Paul Wilders über seinen Bruder Geert: Paranoid und berechnend

Paul Wilders über seinen Bruder Geert: Paranoid und berechnend
Im Interview mit dem "Spiegel" gibt Geert Wilders' Bruder einen seltenen Einblick hinter die Fassade jenes Rechtspopulisten, der in den Niederlanden bald seinen größten politischen Triumph feiern könnte.

Die Parlamentswahlen in den Niederlanden am 15. März könnten seinen endgültigen Durchbruch bedeuten: Umfragen sehen Geert Wilders und seine Partei für die Freiheit (PVV) bei rund 20 Prozent - und damit vor den beiden Regierungsparteien VVD (Volkspartei für Freiheit und Demokratie) und der sozialdemokratischen Arbeiterpartei Pvda.

Ein Unbekannter ist Geert Wilder freilich schon lange nicht mehr. Wilders ist sogar für die nicht gerade für ihr Feingefühl bekannten Rechtspopulisten Europas ein echter Haudrauf, der Marokkaner auch schon mal als „Abschaum“ und den Islam nicht als Religion, sondern als „antisemitische Ideologie“ bezeichnet. „Im Koran steht mehr über Antisemitismus, als es jemals in Hitlers ‚Mein Kampf’ oder anderen furchtbaren Büchern gab“, sagte er zuletzt in einem Interview mit der ARD.

Sozial isoliert

In einem bemerkenswerten Interview im deutschen Nachrichtenmagazin Spiegel lernt man Geert Wilders jetzt auch von einer neuen Seite kennen – und zwar aus der Perspektive seines älteren Bruders Paul.

Und der sieht die Selbstinszenierung seines Bruders als „wahren Vertreter des niederländischen Volkes“ als ziemlich befremdlich, schließlich habe "kaum ein anderer Politiker so wenig Kontakt zum Volk wie Geert."

Seit zwölf Jahren lebt Geert Wilders zusammen mit seiner Frau an einem geheimen Ort, braucht permanenten Personenschutz. "Er kann nicht einfach raus auf die Straße gehen." Wilders hat im Laufe der Jahre mehrere ernstzunehmende Morddrohungen von Islamisten erhalten. "Wenn man deswegen ständig bewacht wird, wird man noch paranoider", erklärt Paul in dem Interview.
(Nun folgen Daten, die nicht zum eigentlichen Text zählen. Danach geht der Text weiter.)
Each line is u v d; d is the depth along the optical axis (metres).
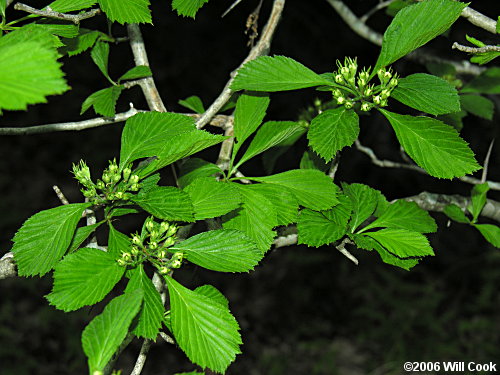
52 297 0.31
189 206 0.34
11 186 1.45
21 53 0.25
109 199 0.35
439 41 0.67
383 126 1.41
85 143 1.53
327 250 1.42
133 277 0.32
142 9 0.38
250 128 0.40
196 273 0.43
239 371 1.22
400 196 1.43
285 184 0.39
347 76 0.37
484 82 0.57
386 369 1.19
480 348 1.23
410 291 1.30
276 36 1.51
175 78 1.59
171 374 1.18
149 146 0.36
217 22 1.60
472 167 0.35
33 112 1.53
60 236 0.34
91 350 0.28
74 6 0.37
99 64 0.47
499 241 0.49
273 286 1.38
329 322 1.33
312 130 0.36
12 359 1.14
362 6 0.96
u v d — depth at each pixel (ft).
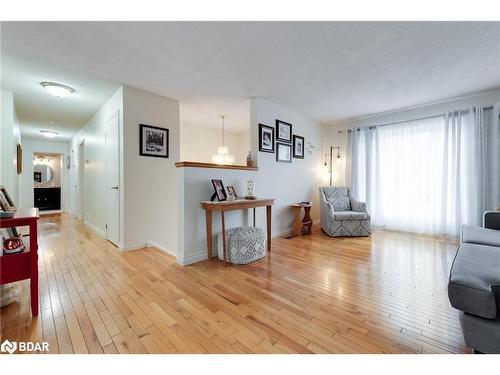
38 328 4.88
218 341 4.55
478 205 11.14
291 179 14.16
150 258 9.37
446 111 12.22
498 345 3.65
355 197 15.51
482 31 6.46
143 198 10.88
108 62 8.16
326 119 16.05
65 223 17.02
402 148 13.76
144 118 10.89
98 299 6.09
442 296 6.34
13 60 8.02
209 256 9.21
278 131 13.00
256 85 10.29
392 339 4.61
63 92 10.34
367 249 10.63
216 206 8.48
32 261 5.32
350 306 5.83
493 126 10.89
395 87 10.52
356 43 7.06
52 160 25.53
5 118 10.66
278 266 8.55
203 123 17.71
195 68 8.64
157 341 4.53
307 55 7.75
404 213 13.76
Geerts Welt sei sehr klein geworden: das Parlament, öffentliche Veranstaltungen und die Wohnung, erzählt Paul in dem Interview. "Er ist sozial isoliert, entfremdet sich vom normalen Alltagsleben. Das tut keinem Menschen gut."

Kalkül

Geert sei "überzeugter Islamgegner", aber es sei auch eine Menge Taktik und Machtstreben dabei. Nach dem 11. September, den Morden an dem Politiker Pim Fortuyn 2002 und dem Filmemacher Theo van Gogh 2004 habe sein Bruder dann erkannt, dass es eine Lücke in der politischen Landschaft gab, und sich als Islamgegner profiliert, beschreibt Paul Wilders.
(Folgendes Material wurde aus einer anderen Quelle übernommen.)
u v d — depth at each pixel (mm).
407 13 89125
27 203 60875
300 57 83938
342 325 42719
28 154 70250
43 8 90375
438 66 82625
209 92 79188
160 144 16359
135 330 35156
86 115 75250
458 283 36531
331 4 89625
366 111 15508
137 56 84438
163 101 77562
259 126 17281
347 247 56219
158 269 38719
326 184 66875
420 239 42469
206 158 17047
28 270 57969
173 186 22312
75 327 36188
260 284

Dass er Wilders mäßigen könnte, glaubt er nicht. Bei Familienfeiern würde das Thema Politik ausgeklammert. "Da sprechen wir nie über Politik, das ist tabu", so Paul. "Alle wissen: Würden wir da eine Diskussion anfangen oder ihn gar kritisieren, dann ginge er, und wir sähen ihn nie mehr wieder, er würde alle Kontakte abbrechen."

An die gemeinsame Jugend erinnert sich Paul mit Schrecken. "Er war eine entsetzliche Plage. Egozentrisch und aggressiv", sagt er in dem Interview mit dem Spiegel. Sein Benehmen den Eltern gegenüber sei katastrophal gewesen. "Er war schon damals extrem, selbst für einen Pubertierenden. Er hat einen Tunnelblick. Kompromisse gibt es für ihn nicht."

Trotzdem fühlt sich Paul Wilders seinem Bruder noch immer verbunden. "Lieben Sie Ihren Bruder eigentlich noch?", wird er im Interview gefragt. "Natürlich", antwortet er. "Ich bin politisch mit ihm völlig uneins. Aber er ist mein Bruder. Ich glaube, dass er unglücklich ist. Das macht mich auch unglücklich."